Changes in Boys during Puberty
- Broadening of chest and shoulders
- Deepening of voice
- Appearance of facial hair, body hair and pubic hair
- Increase in size of genitals
- Growth gets faster.
Changes in Girls during Puberty
- The voice becomes thin.
- Shoulders and hip become rounded.
- Breasts get enlarged.
- Hairs grow under the armpit and in the pubic region.
- Onset of menstruation
The physical dissimilarities in the male and female of a species which give them different appearances, is called sexual dimorphism.
Secondary Sexual Characters
Features which highlight sexual dimorphism are called secondary sexual characters.
Menstruation is a process in which a sexually mature girl's or a woman's body releases a small amount of blood and tissue through her vagina. During each ovulation cycle, the uterus prepares itself in anticipation of a possible pregnancy. The uterine wall develops an additional lining. When the egg is not fertilized, it gets disintegrated and so does the additional lining in the uterine wall. The fragments of disintegrated tissues are shed; along with blood. This is observed in the form of bleeding through the vagina which can last from 3 to 7 days. This bleeding which occurs for few days is called menstruation.
The whole sequence of events during an ovulation cycle is called menstrual cycle.
Menarche: The first menstrual flow in girls is called menarche.
Menopause: The last menstrual flow in women (which happens in the late 40s) is called menopause.
What could be the reasons for avoiding pregnancy?
Pregnancy will make major demands on the body and the mind of the woman, and if she is not ready for it, her health will be adversely affected. Also there are economic and social responsibilities like expenses for medical conditions and raising of children, attached to pregnancy.
Methods of avoiding unwanted preganancy
The methods to avoid pregnancy are called contraceptive methods and fall in a number of categories.
- Natural method: It involves avoiding the chances of meeting of sperms and ovum. In this method, the sexual act is avoided from day 10th to 17th of the menstrual cycle because during this period, ovulation is expected and therefore, the chances of fertilization are very high.
- Creation of a mechanical barrier so that sperm does not reach the egg. Condoms etc.
- Changing the hormonal balance of the body so that eggs are not released and fertilization cannot occur. These drugs commonly need to be taken orally as pills.
- Since the pills change hormonal balances, they can cause side-effects.

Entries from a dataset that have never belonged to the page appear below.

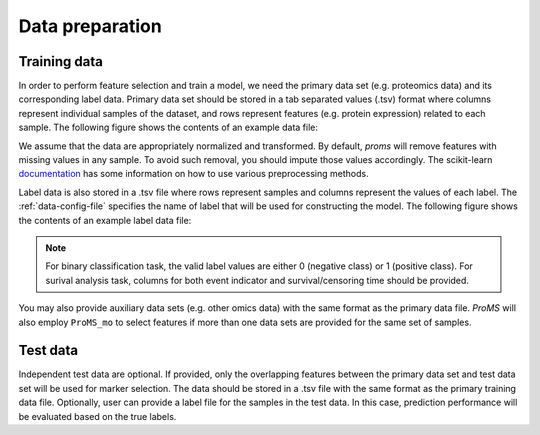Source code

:Data preparation
================
.. _training-data:

Training data 
-------------

In order to perform feature selection and train a model, we need the primary 
data set (e.g. proteomics data) and its corresponding label data. 
Primary data set should be stored in a tab separated values (.tsv) format
where columns represent individual samples of the dataset,
and rows represent features (e.g. protein expression) related to each sample.
The following figure shows the contents of an example data file:

.. image:: images/data_format.png
  :align: center
  :width: 500px


We assume that the data are appropriately normalized and transformed. 
By default, `proms` will remove features with missing values in any sample.
To avoid such removal, you should impute those values accordingly. 
The scikit-learn `documentation <https://scikit-learn.org/stable/modules/preprocessing.html>`_ 
has some information on how to use various preprocessing methods.


Label data is also stored in a .tsv file where rows represent samples 
and columns represent the values of each label. The :ref:`data-config-file` 
specifies the name of label that will be used for constructing the model. 
The following figure shows the contents of an example label data file:

.. image:: images/label.png
  :align: center
  :width: 150px

.. Note::
  For binary classification task, the valid label values are either 0 (negative class)
  or 1 (positive class). For surival analysis task, columns for  
  both event indicator and survival/censoring time should be provided.

You may also provide auxiliary data sets (e.g. other omics data) with the same 
format as the primary data file. `ProMS` will also employ ``ProMS_mo`` 
to select features if more than one data sets are provided for the same set of samples.   

Test data 
---------
Independent test data are optional. If provided, only the overlapping features 
between the primary data set and test data set will be used for marker selection.
The data should be stored in a .tsv file with the same format as the primary
training data file. Optionally, user can provide a label file for the samples 
in the test data. In this case, prediction performance will be evaluated based
on the true labels.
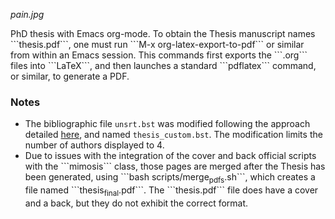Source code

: [[pain.jpg]]

PhD thesis with Emacs org-mode.
To obtain the Thesis manuscript names ```thesis.pdf```, one must run ```M-x org-latex-export-to-pdf``` or similar from within an Emacs session.
This commands first exports the ```.org``` files into ```LaTeX```, and then launches a standard ```pdflatex``` command, or similar, to generate a PDF.

*** Notes
+ The bibliographic file =unsrt.bst= was modified following the approach detailed [[https://tex.stackexchange.com/questions/26575/bibtex-how-to-reduce-long-author-lists-to-firstauthor-et-al][here]], and named =thesis_custom.bst=. The modification limits the number of authors displayed to 4.
+ Due to issues with the integration of the cover and back official scripts with the ```mimosis``` class, those pages are merged after the Thesis has been generated, using ```bash scripts/merge_pdfs.sh```, which creates a file named ```thesis_final.pdf```.
  The ```thesis.pdf``` file does have a cover and a back, but they do not exhibit the correct format.
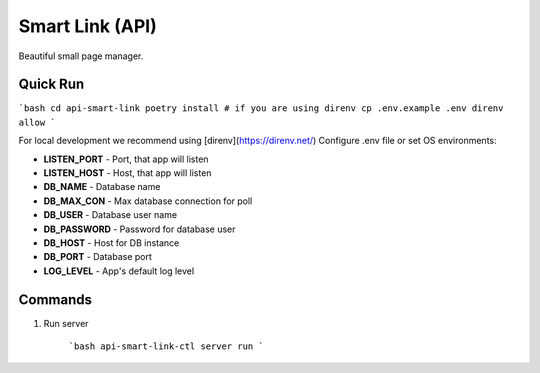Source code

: Smart Link (API)
================

Beautiful small page manager.

Quick Run
---------
```bash
cd api-smart-link
poetry install
# if you are using direnv
cp .env.example .env
direnv allow
```

For local development we recommend using [direnv](https://direnv.net/)
Configure .env file or set OS environments:

* **LISTEN_PORT** - Port, that app will listen
* **LISTEN_HOST** - Host, that app will listen

* **DB_NAME** - Database name
* **DB_MAX_CON** - Max database connection for poll
* **DB_USER** - Database user name
* **DB_PASSWORD** - Password for database user
* **DB_HOST** - Host for DB instance
* **DB_PORT** - Database port
* **LOG_LEVEL** - App's default log level

Commands
---------
1. Run server

    ```bash
    api-smart-link-ctl server run
    ```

- Insertion devices: Contraceptive devices such as the loop or the copper-T are placed in the uterus to prevent pregnancy.

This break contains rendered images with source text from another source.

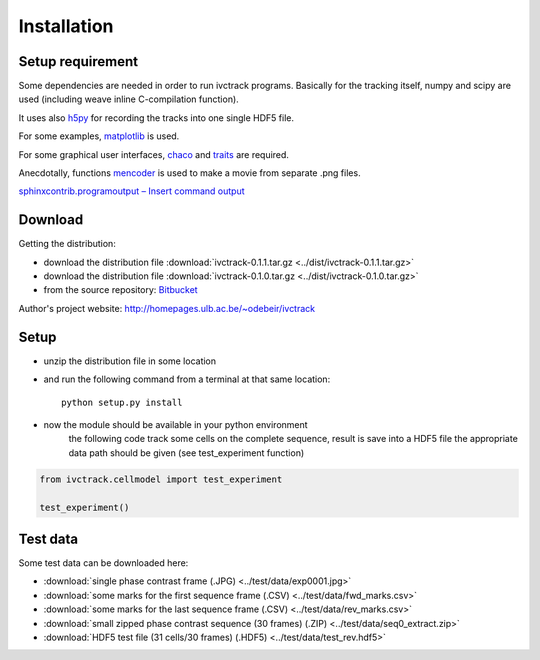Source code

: =============
Installation
=============

Setup requirement
-----------------------------
Some dependencies are needed in order to run ivctrack programs.
Basically for the tracking itself, numpy and scipy are used (including weave inline C-compilation function).

It uses also `h5py <http://code.google.com/p/h5py/>`_ for recording the tracks into one single HDF5 file.

For some examples, `matplotlib <http://matplotlib.sourceforge.net/index.html>`_ is used.

For some graphical user interfaces, `chaco <http://code.enthought.com/projects/chaco/>`_
and
`traits <http://docs.enthought.com/traitsui/traitsui_user_manual/index.html>`_ are required.

Anecdotally,  functions `mencoder <http://www.mplayerhq.hu/design7/news.html>`_ is used to make a movie from separate .png files.

`sphinxcontrib.programoutput – Insert command output <http://packages.python.org/sphinxcontrib-programoutput/>`_



Download
-----------------------------

Getting the distribution:

* download the distribution file :download:`ivctrack-0.1.1.tar.gz <../dist/ivctrack-0.1.1.tar.gz>`

* download the distribution file :download:`ivctrack-0.1.0.tar.gz <../dist/ivctrack-0.1.0.tar.gz>`

* from the source repository: `Bitbucket <https://bitbucket.org/odebeir/ivctrack/>`_


Author's project website: `<http://homepages.ulb.ac.be/~odebeir/ivctrack>`_


Setup
-----------------------------

* unzip the distribution file in some location

* and run the following command from a terminal at that same location::

    python setup.py install

* now the module should be available in your python environment
    the following code track some cells on the complete sequence, result is save into a HDF5 file
    the appropriate data path should be given (see test_experiment function)

.. code-block:: python

    from ivctrack.cellmodel import test_experiment

    test_experiment()

Test data
-----------------------------
Some test data can be downloaded here:

* :download:`single phase contrast frame (.JPG) <../test/data/exp0001.jpg>`

* :download:`some marks for the first sequence frame (.CSV) <../test/data/fwd_marks.csv>`

* :download:`some marks for the last sequence frame (.CSV) <../test/data/rev_marks.csv>`

* :download:`small zipped phase contrast sequence (30 frames) (.ZIP) <../test/data/seq0_extract.zip>`

* :download:`HDF5 test file (31 cells/30 frames) (.HDF5) <../test/data/test_rev.hdf5>`
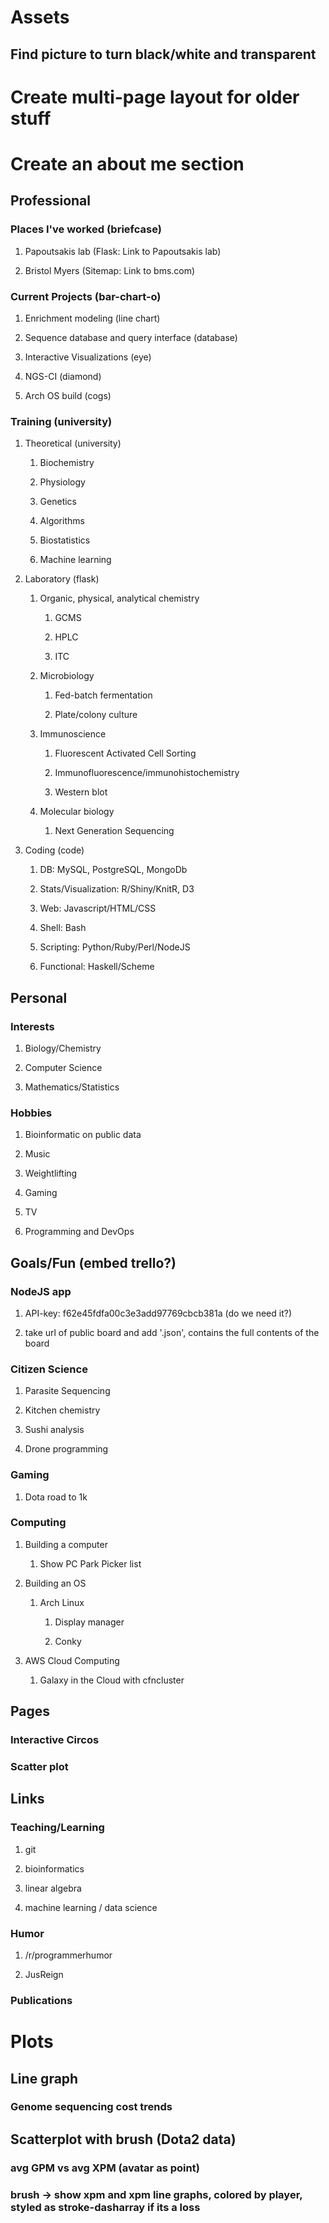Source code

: 
* Assets
** Find picture to turn black/white and transparent
* Create multi-page layout for older stuff
* Create an about me section
** Professional
*** Places I've worked (briefcase)
**** Papoutsakis lab  (Flask: Link to Papoutsakis lab)
**** Bristol Myers (Sitemap: Link to bms.com)
*** Current Projects (bar-chart-o)
**** Enrichment modeling (line chart)
**** Sequence database and query interface (database)
**** Interactive Visualizations (eye)
**** NGS-CI (diamond)
**** Arch OS build (cogs)
*** Training (university)
**** Theoretical (university)
***** Biochemistry
***** Physiology
***** Genetics
***** Algorithms
***** Biostatistics
***** Machine learning
**** Laboratory (flask)
***** Organic, physical, analytical chemistry
****** GCMS
****** HPLC
****** ITC
***** Microbiology
****** Fed-batch fermentation
****** Plate/colony culture
***** Immunoscience
****** Fluorescent Activated Cell Sorting
****** Immunofluorescence/immunohistochemistry
****** Western blot
***** Molecular biology
****** Next Generation Sequencing
**** Coding (code)
***** DB: MySQL, PostgreSQL, MongoDb
***** Stats/Visualization: R/Shiny/KnitR, D3
***** Web: Javascript/HTML/CSS
***** Shell: Bash
***** Scripting: Python/Ruby/Perl/NodeJS
***** Functional: Haskell/Scheme

** Personal
*** Interests
**** Biology/Chemistry
**** Computer Science
**** Mathematics/Statistics
*** Hobbies
**** Bioinformatic on public data
**** Music
**** Weightlifting
**** Gaming
**** TV
**** Programming and DevOps

** Goals/Fun (embed trello?)
*** NodeJS app
**** API-key: f62e45fdfa00c3e3add97769cbcb381a (do we need it?)
**** take url of public board and add '.json', contains the full contents of the board
*** Citizen Science
**** Parasite Sequencing
**** Kitchen chemistry
**** Sushi analysis
**** Drone programming
*** Gaming
**** Dota road to 1k
*** Computing
**** Building a computer
***** Show PC Park Picker list
**** Building an OS
***** Arch Linux
****** Display manager
****** Conky
**** AWS Cloud Computing
***** Galaxy in the Cloud with cfncluster
** Pages
*** Interactive Circos
*** Scatter plot
** Links
*** Teaching/Learning
**** git
**** bioinformatics
**** linear algebra
**** machine learning / data science
*** Humor
**** /r/programmerhumor
**** JusReign
*** Publications



* Plots
** Line graph
*** Genome sequencing cost trends
** Scatterplot with brush (Dota2 data)
*** avg GPM vs avg XPM (avatar as point)
*** brush -> show xpm and xpm line graphs, colored by player, styled as stroke-dasharray if its a loss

- They can cause side effects due to irritation of the uterus.
- Surgical methods:
- While surgical methods are safe in the long run, surgery itself can cause infections and other problems if not performed properly.
Vasectomy - If the vas deferens in the male is blocked, sperm transfer will be prevented.
Tubectomy - If the fallopian tube in the female is blocked, the egg will not be able to reach the uterus.
Removal of unwanted pregnancy (MTP – Medical Termination of Pregnancy)
Surgery can also be used for removal of unwanted pregnancies. These may be misused by people who do not want a particular child, as happens in illegal sex-selective abortion of female foetuses, called female foeticide. For a healthy society, the female-male sex ratio must be maintained. Because of reckless female foeticides, girl child sex ratio is declining at an alarming rate in some sections of our society, although pre-natal sex determination has been prohibited by law.
Diseases can be transmitted from person to person during sexual act, since it is a very intimate connection of bodies. These are called STDs (sexually transmitted disease).
Bacterial infections - gonorrhoea and syphilis
Viral infections - warts and HIV-AIDS
It is possible to prevent the transmission of such diseases to some extent, during the sexual act by using a covering called condom. One should also keep the genitals clean.